実際に、2025年に入って中国籍の投資家が米国債離れを強めたが、その流れと歩調を合わせて人民元高米ドル安が進んでいる(図表2)。具体的には、2025年頭に1米ドル=7.2人民元弱だったのが、2026年に入って7人民元を打ち抜き、6.9人民元台に突入した。長年にわたり通貨安を追求してきた中国が通貨高を容認しているわけだ。
2025年に米国で再登板したドナルド・トランプ大統領は、中国に対して強い圧力をかけている。その裏で、対米ドルで“安い人民元”を志向してきた中国が、遂に“強い人民元”を受け入れてまで“ドル離れ”を着実に強めていたことになる。なお、安い米ドルよりもさらに安い日本円の対人民元レートもこの間約15%の人民元高だ。
対ユーロでは人民元安トレンドが続く
中国は供給超過であり、需要不足の経済である。そのため、低金利で国内需要を刺激するとともに、通貨安で輸出を促すマクロ経済運営を続けてきた。国際金融のトリレンマに基づけば、金融政策の自由と為替相場の安定を確保するために、資本移動の自由を制限してきた経済である。いずれにせよ、人民元は安い方が好都合だったわけだ。

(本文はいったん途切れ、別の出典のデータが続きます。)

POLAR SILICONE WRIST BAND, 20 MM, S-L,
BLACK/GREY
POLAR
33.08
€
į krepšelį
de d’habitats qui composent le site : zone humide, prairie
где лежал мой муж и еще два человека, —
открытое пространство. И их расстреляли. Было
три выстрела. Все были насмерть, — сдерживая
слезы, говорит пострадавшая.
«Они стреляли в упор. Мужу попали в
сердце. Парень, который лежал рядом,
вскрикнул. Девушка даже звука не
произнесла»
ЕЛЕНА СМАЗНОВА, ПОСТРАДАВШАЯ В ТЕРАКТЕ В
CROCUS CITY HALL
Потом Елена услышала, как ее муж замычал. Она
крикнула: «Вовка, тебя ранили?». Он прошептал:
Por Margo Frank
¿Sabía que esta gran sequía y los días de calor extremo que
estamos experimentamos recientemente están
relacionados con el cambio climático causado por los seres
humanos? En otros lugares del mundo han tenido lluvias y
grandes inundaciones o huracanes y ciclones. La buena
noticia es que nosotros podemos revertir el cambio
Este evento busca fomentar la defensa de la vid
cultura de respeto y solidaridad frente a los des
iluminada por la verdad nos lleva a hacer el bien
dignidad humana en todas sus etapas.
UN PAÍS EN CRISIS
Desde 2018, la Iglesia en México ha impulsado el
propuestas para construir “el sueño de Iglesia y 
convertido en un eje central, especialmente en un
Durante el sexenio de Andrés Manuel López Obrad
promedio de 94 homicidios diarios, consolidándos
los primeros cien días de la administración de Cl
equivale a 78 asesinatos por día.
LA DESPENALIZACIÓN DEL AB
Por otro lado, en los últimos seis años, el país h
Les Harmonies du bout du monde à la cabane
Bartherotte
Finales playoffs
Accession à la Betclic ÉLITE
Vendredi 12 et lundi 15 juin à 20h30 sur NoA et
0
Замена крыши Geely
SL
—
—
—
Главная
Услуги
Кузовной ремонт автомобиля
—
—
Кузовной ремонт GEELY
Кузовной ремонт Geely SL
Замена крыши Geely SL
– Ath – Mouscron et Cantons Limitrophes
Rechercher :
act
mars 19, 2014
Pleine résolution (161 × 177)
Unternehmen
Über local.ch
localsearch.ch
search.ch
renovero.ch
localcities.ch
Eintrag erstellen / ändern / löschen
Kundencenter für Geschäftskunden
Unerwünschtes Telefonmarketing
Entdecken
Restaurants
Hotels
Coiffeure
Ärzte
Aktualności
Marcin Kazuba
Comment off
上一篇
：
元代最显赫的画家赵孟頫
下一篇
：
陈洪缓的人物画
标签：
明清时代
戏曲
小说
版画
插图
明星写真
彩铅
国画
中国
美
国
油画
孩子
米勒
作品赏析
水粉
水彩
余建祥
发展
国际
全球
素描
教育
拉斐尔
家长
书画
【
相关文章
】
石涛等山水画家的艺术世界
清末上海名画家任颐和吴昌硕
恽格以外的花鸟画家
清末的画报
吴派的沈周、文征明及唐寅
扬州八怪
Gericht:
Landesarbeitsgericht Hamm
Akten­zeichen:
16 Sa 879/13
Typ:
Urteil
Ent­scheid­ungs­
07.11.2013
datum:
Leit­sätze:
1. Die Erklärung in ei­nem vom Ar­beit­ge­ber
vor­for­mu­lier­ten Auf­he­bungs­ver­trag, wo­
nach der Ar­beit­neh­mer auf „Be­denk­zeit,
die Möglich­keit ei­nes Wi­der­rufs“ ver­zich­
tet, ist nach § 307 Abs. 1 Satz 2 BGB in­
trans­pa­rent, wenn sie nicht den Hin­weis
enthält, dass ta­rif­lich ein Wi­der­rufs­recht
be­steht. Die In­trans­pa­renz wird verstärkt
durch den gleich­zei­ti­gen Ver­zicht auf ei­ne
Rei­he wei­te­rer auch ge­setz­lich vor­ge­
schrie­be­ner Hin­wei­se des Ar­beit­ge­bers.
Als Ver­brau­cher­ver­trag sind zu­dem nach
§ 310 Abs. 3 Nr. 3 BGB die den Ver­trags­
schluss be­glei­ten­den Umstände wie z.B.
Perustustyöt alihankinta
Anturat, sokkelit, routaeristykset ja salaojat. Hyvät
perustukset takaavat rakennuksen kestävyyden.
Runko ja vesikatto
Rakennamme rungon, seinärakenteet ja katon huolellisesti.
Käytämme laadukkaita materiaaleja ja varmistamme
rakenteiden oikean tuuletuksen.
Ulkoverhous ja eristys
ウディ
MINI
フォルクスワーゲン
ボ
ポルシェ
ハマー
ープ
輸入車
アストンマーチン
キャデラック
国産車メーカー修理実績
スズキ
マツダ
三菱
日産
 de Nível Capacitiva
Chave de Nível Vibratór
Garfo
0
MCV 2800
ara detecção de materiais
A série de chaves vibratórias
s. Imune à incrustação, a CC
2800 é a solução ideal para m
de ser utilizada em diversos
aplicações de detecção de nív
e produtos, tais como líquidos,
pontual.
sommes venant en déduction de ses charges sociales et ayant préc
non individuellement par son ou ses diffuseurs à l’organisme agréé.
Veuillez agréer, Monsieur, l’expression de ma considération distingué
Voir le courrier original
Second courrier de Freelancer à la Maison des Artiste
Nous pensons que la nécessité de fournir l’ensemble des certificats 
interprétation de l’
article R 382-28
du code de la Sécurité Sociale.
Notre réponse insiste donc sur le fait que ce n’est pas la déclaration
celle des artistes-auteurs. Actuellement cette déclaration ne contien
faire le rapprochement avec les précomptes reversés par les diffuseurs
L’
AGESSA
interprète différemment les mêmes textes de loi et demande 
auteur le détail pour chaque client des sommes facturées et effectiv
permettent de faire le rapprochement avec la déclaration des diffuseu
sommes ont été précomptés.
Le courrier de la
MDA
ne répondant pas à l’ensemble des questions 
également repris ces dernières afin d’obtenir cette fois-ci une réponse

一方、中国は人民元の国際化も志向してきた。国際間の貿易決済や金融決済で人民元を使う機会を増やすことを通じ、ドル依存を減らしていこうとしたわけである。しかし、ここでネックとなったのが資本移動の自由だった。経常取引は既に自由化されて久しい中国だが、資本取引の自由化を抜本的に進めなければ人民元の国際化は実現しない。
そもそも国際金融のトリレンマ自体が極端な考え方であり、現実のマクロ経済運営では各国の経済の課題を踏まえて、バランスが取られている。とはいえ、供給超過の経済である中国にとって、人民元安は大きな武器だったことは確かだ。それを放棄しても米国債離れであり米ドル離れを進めている点からは、中国の一種の覚悟が窺い知れる。
とはいえ、人民元の対ユーロ相場を確認すると、中国が対米ドル以外では安い人民元路線を捨てていないことが分かる(図表3)。中国にとってEUは、米国に代わる輸出として期待が集まる経済だ。EUは中国製の電気自動車(EV)に対して追加関税を課しているが、それ以外のモノに対して関税を高めることには慎重な姿勢である。
言い換えると、中国にとってEUは“うま味がある”経済だ。ゆえに、中国は対ユーロでの安い人民元路線を修正しようとは考えていないのだろう。中国は安全保障上の理由から外貨準備の通貨別構成を明らかにしていないが、財政部が米国債を手放した代わりに、ドイツを中心とするユーロ圏各国の国債を買い増した可能性が意識される。